La défense de zone oblige réellement une équipe à jouer collectivement, puisque les seules qualités individuelles ne suffisent plus pour trouver des solutions offensives, comme c’est trop souvent le cas sur une défense Homme à Homme; elle permet de faire intégrer aux joueurs les notions essentielles relatives au rythme de la rencontre: aller très vite en contre-attaque (surtout à son début), être patient sur attaque placée et savoir attendre le meilleur moment pour trouver la bonne opportunité de tir.

 

Elle favorise à la fois le perfectionnement des joueurs intérieurs, qui sont souvent marqués par plusieurs joueurs adverses (apprendre à feinter, à tirer sous pression, à passer, etc...), et celui des joueurs extérieurs (fixer, passer, tirer à grande distance, etc...) sur d’autres plans que le simple " un contre un ". Elle oblige donc tous les joueurs à enrichir et à diversifier leur bagage technique et tactique.

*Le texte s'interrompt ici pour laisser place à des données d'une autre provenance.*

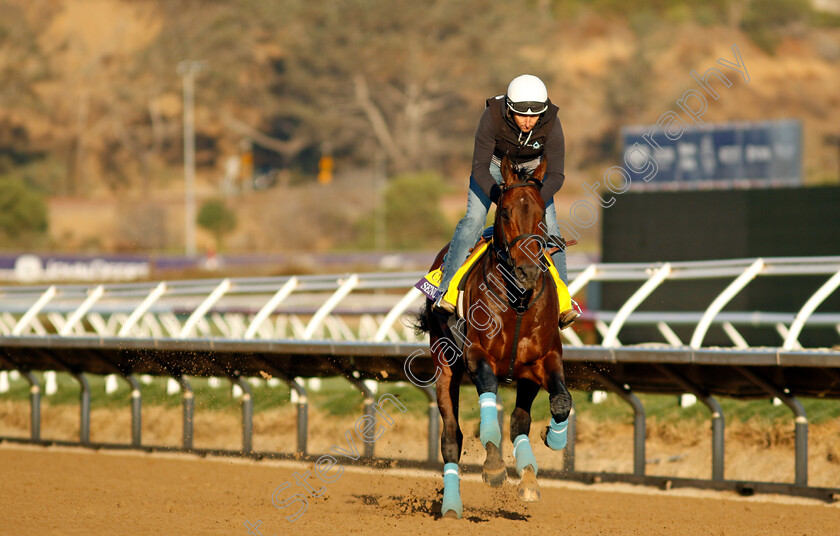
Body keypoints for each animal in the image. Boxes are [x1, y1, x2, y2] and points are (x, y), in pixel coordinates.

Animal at [416, 156, 576, 520]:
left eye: (541, 214)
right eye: (504, 212)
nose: (528, 271)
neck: (518, 302)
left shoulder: (543, 360)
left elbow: (559, 402)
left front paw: (552, 441)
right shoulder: (478, 356)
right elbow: (487, 400)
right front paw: (492, 467)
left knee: (518, 421)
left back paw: (528, 475)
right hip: (444, 364)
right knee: (451, 436)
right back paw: (451, 506)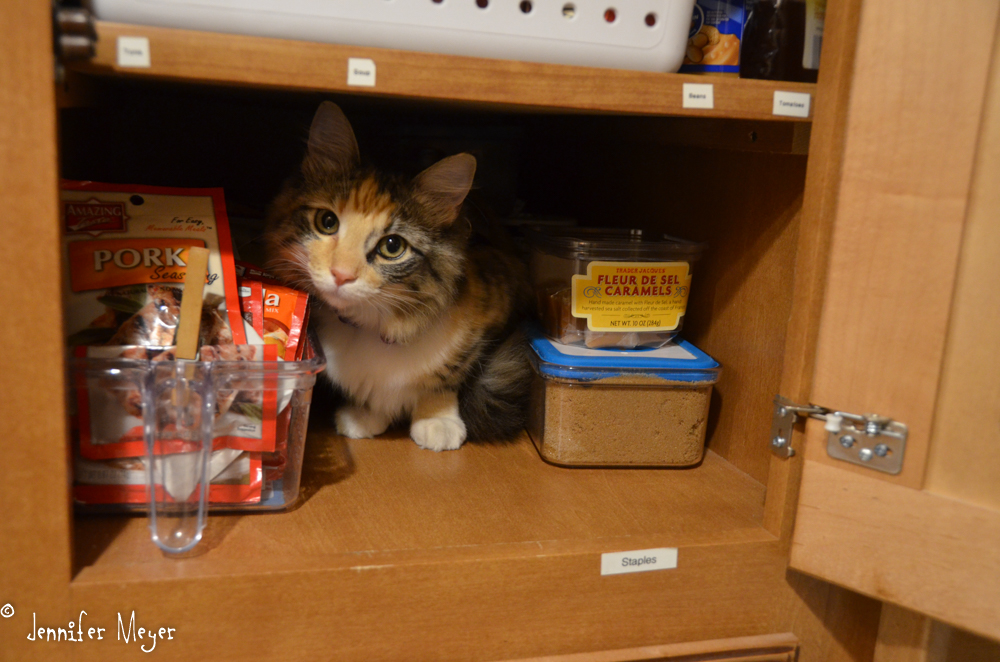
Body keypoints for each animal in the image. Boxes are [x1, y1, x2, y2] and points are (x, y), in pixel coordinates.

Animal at [264, 102, 532, 452]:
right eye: (327, 221)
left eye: (392, 246)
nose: (341, 275)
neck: (372, 323)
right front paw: (364, 415)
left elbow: (445, 379)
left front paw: (437, 420)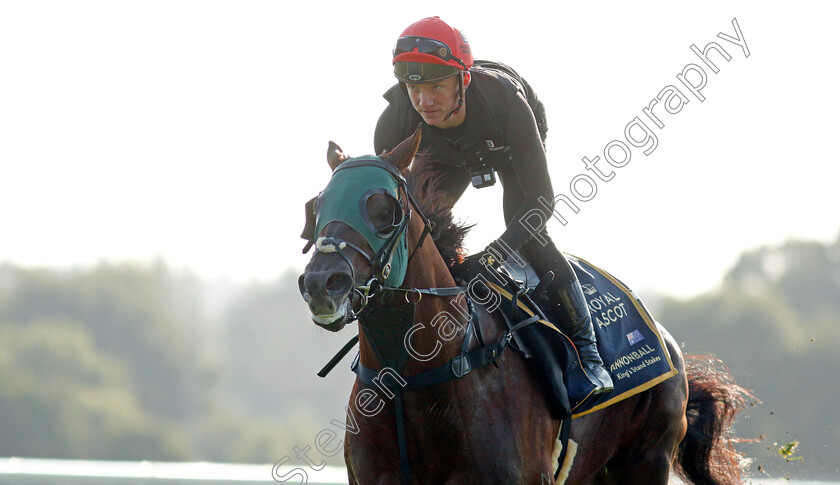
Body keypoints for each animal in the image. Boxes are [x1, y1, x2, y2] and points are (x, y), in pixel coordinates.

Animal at [298, 126, 752, 482]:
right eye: (315, 207)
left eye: (384, 209)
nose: (322, 283)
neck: (421, 379)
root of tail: (670, 344)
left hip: (646, 459)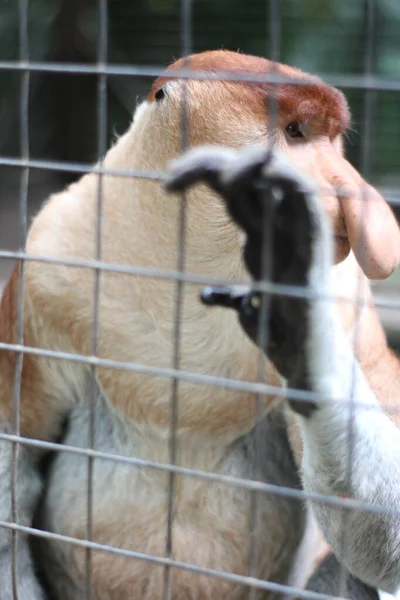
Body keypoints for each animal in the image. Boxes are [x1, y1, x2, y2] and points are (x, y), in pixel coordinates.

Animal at [0, 49, 398, 596]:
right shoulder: (48, 271)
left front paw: (297, 312)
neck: (187, 266)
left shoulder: (348, 295)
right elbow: (14, 456)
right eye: (296, 132)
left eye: (330, 138)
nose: (348, 188)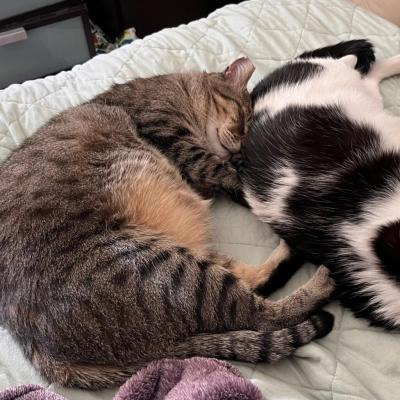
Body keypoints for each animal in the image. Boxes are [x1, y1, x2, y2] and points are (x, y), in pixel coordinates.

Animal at [0, 57, 334, 390]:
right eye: (241, 117)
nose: (240, 148)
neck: (175, 88)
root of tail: (40, 351)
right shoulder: (172, 136)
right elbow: (226, 173)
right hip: (159, 269)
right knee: (261, 315)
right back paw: (321, 278)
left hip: (175, 258)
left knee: (257, 286)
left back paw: (295, 247)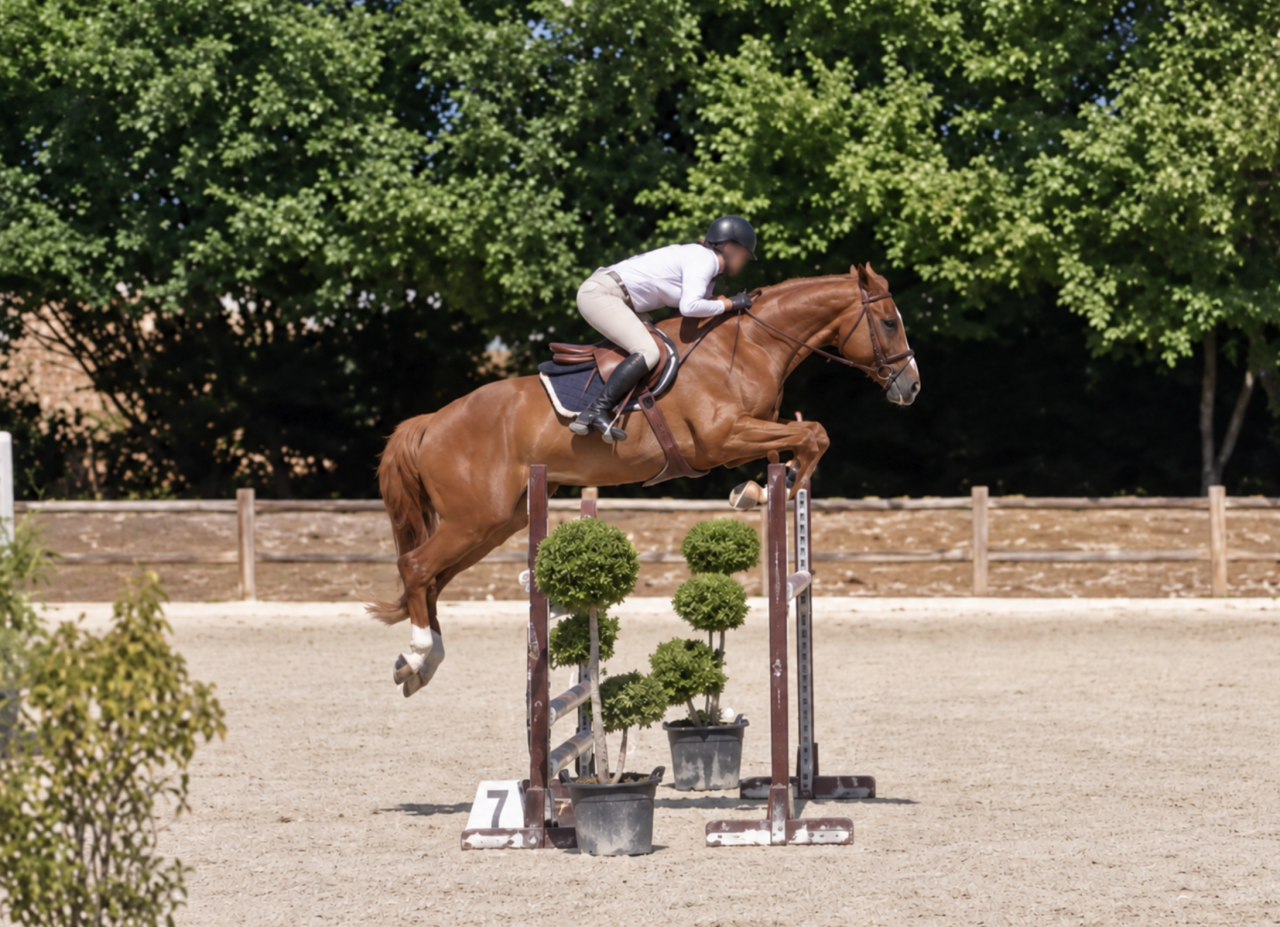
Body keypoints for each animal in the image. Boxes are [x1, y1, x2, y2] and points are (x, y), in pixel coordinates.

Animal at [369, 263, 920, 696]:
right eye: (889, 322)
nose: (911, 386)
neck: (750, 345)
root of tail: (431, 421)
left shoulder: (749, 432)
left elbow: (806, 437)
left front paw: (763, 487)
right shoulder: (722, 438)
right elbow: (814, 435)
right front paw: (764, 490)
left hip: (496, 523)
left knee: (434, 579)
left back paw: (420, 664)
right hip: (474, 518)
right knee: (417, 567)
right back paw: (418, 653)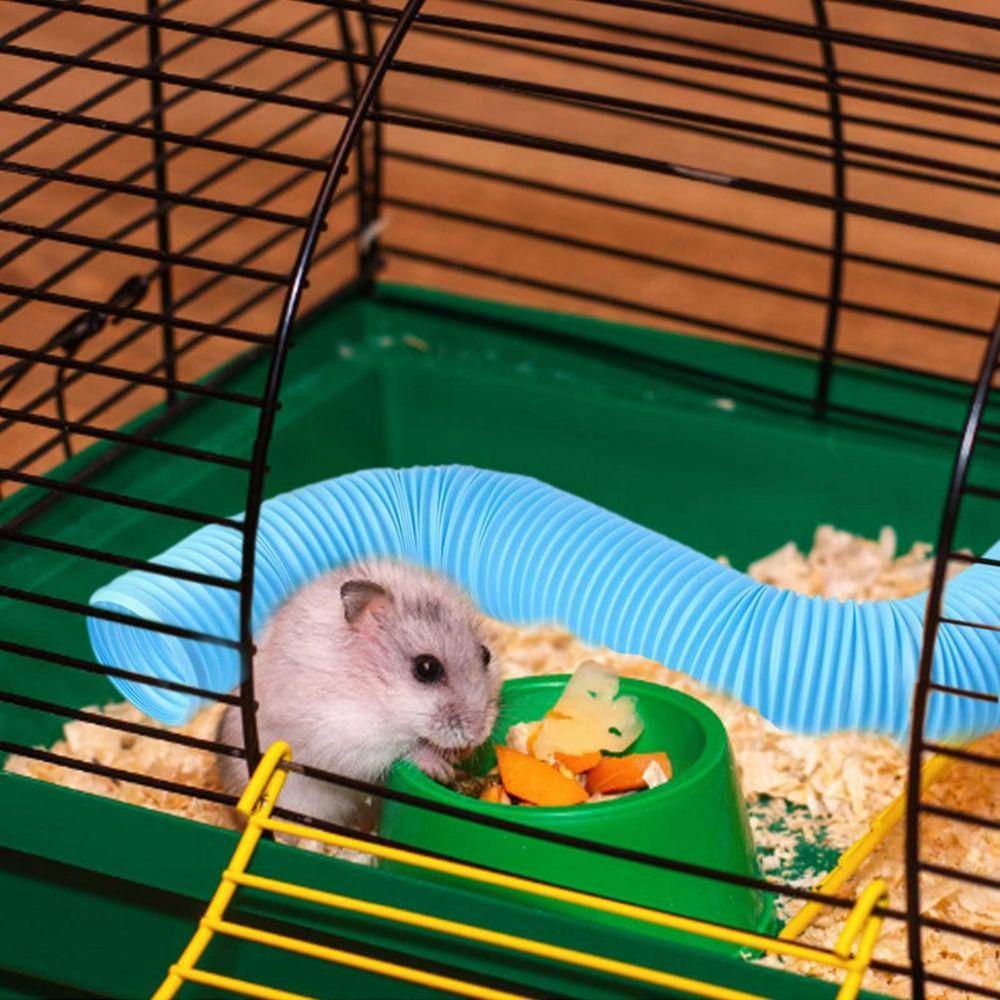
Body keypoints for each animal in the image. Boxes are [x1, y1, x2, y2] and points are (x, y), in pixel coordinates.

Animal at [217, 560, 502, 832]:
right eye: (426, 668)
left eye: (486, 654)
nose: (478, 735)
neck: (374, 690)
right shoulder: (348, 736)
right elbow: (404, 748)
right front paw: (441, 768)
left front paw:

Pour ces raisons, cette défense ne doit plus être systématiquement bannie des entraînements ou des rencontres des plus jeunes joueurs.

 

L’interdiction de ces défenses dans certaines compétitions nationales n’est, à nos yeux, q’une réponse immédiate (et efficace..!!) pour masquer un certain nombre de faiblesses techniques et tactiques de la majorité des joueurs...Le seul souci des éducateurs devrait être, non pas seulement de faire gagner à tout prix leur équipe, mais surtout de faire progresser leurs joueurs:

- sur le plan de l’engagement physique (défendre en zone n’est pas synonyme de repos!!) et de la perception globale de l’attaque adverse (lecture, compréhension et anticipation des actions de l’attaque) lorsqu’on est en défense,

- sur le plan de l’adresse à mi-distance, de la perception des rythmes du jeu, du jeu de passes, du jeu intérieur, du jeu de feintes, des fixations lorsqu’on est en attaque.